Using the listing below, retype only the lines from the line with "dynamic real-time deformability" through the end, both ends included, and exclude the pictures.

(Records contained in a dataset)
++++

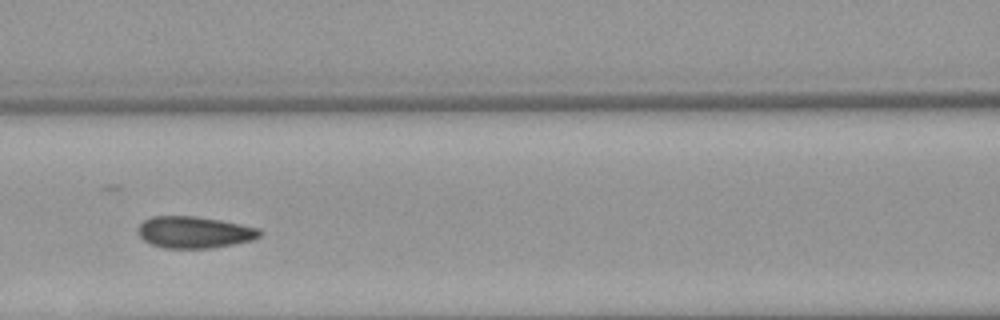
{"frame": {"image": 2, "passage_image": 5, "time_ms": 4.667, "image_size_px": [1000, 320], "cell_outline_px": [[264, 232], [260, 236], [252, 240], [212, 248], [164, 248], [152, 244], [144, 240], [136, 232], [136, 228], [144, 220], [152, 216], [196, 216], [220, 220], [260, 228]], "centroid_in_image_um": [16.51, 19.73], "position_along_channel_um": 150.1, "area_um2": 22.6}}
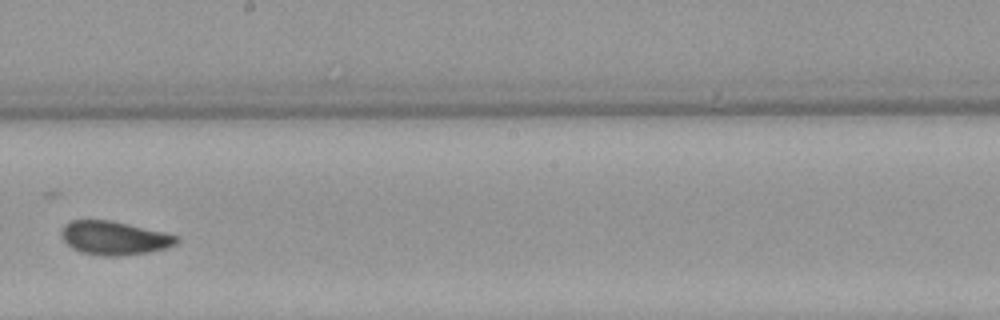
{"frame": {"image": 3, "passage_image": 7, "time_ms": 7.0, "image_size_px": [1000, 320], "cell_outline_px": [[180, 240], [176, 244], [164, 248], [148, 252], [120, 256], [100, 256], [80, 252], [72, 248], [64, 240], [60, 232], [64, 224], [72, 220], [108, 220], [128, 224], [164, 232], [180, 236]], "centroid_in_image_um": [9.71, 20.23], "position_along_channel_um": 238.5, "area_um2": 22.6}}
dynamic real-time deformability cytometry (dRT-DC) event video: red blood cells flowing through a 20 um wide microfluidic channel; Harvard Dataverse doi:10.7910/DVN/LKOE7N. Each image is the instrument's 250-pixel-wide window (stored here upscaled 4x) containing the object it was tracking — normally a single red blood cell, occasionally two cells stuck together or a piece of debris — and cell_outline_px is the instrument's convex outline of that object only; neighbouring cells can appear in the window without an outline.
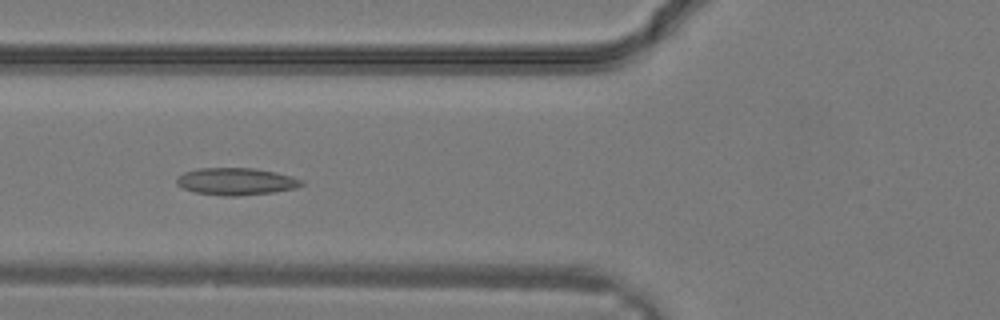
{"species": "common noctule bat (a hibernating species)", "species_latin": "Nyctalus noctula", "temperature_condition": "warm", "stored_images_in_passage": 33, "camera_frame_rate_fps": 3000, "um_per_image_px": 0.085, "animal": {"sex": "male", "body_mass_g": 19.2, "forearm_length_mm": 51.8}, "frame": {"image": 1, "passage_image": 13, "time_ms": 4.0, "image_size_px": [1000, 320], "cell_outline_px": [[304, 184], [296, 188], [272, 192], [236, 196], [224, 196], [196, 192], [184, 188], [176, 184], [176, 180], [184, 172], [196, 168], [252, 168], [276, 172], [292, 176], [304, 180]], "centroid_in_image_um": [20.09, 15.42], "position_along_channel_um": 105.7, "area_um2": 19.71}}
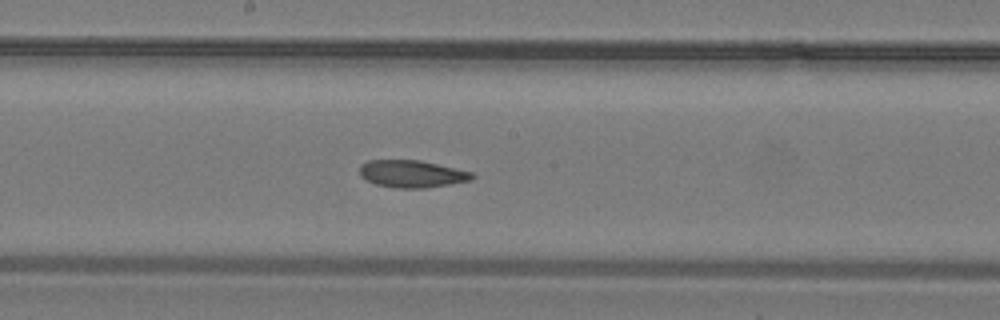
{"frame": {"image": 2, "passage_image": 18, "time_ms": 5.667, "image_size_px": [1000, 320], "cell_outline_px": [[476, 176], [472, 180], [424, 188], [396, 188], [376, 184], [360, 176], [360, 164], [368, 160], [420, 160], [472, 172]], "centroid_in_image_um": [35.0, 14.77], "position_along_channel_um": 213.2, "area_um2": 17.8}}
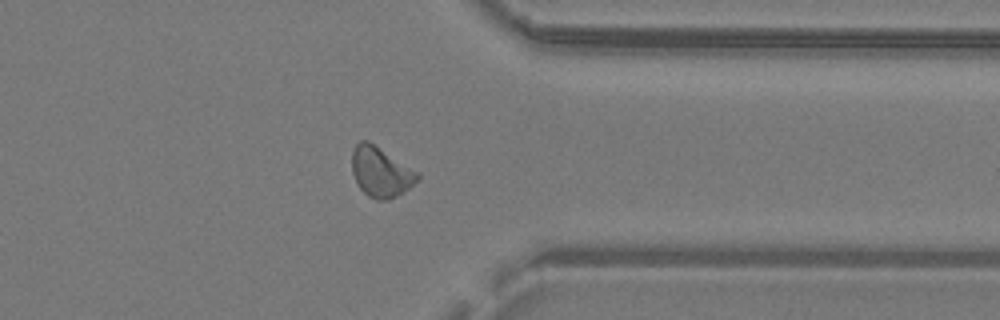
{"frame": {"image": 3, "passage_image": 26, "time_ms": 8.333, "image_size_px": [1000, 320], "cell_outline_px": [[420, 180], [408, 188], [388, 200], [376, 200], [368, 196], [360, 188], [352, 172], [352, 148], [360, 140], [368, 140], [420, 172]], "centroid_in_image_um": [32.38, 14.59], "position_along_channel_um": 379.0, "area_um2": 19.25}}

++++

(Written answer):
dynamic real-time deformability cytometry (dRT-DC) event video: red blood cells flowing through a 20 um wide microfluidic channel; Harvard Dataverse doi:10.7910/DVN/LKOE7N. Each image is the instrument's 250-pixel-wide window (stored here upscaled 4x) containing the object it was tracking — normally a single red blood cell, occasionally two cells stuck together or a piece of debris — and cell_outline_px is the instrument's convex outline of that object only; neighbouring cells can appear in the window without an outline.
{"species": "common noctule bat (a hibernating species)", "species_latin": "Nyctalus noctula", "temperature_condition": "warm", "stored_images_in_passage": 33, "camera_frame_rate_fps": 3000, "um_per_image_px": 0.085, "animal": {"sex": "male", "body_mass_g": 19.2, "forearm_length_mm": 51.8}, "frame": {"image": 1, "passage_image": 13, "time_ms": 4.0, "image_size_px": [1000, 320], "cell_outline_px": [[304, 184], [296, 188], [272, 192], [236, 196], [224, 196], [196, 192], [184, 188], [176, 184], [176, 180], [184, 172], [196, 168], [252, 168], [276, 172], [292, 176], [304, 180]], "centroid_in_image_um": [20.09, 15.42], "position_along_channel_um": 105.7, "area_um2": 19.71}}
{"frame": {"image": 2, "passage_image": 18, "time_ms": 5.667, "image_size_px": [1000, 320], "cell_outline_px": [[476, 176], [472, 180], [424, 188], [396, 188], [376, 184], [360, 176], [360, 164], [368, 160], [420, 160], [472, 172]], "centroid_in_image_um": [35.0, 14.77], "position_along_channel_um": 213.2, "area_um2": 17.8}}
{"frame": {"image": 3, "passage_image": 26, "time_ms": 8.333, "image_size_px": [1000, 320], "cell_outline_px": [[420, 180], [408, 188], [388, 200], [376, 200], [368, 196], [360, 188], [352, 172], [352, 148], [360, 140], [368, 140], [420, 172]], "centroid_in_image_um": [32.38, 14.59], "position_along_channel_um": 379.0, "area_um2": 19.25}}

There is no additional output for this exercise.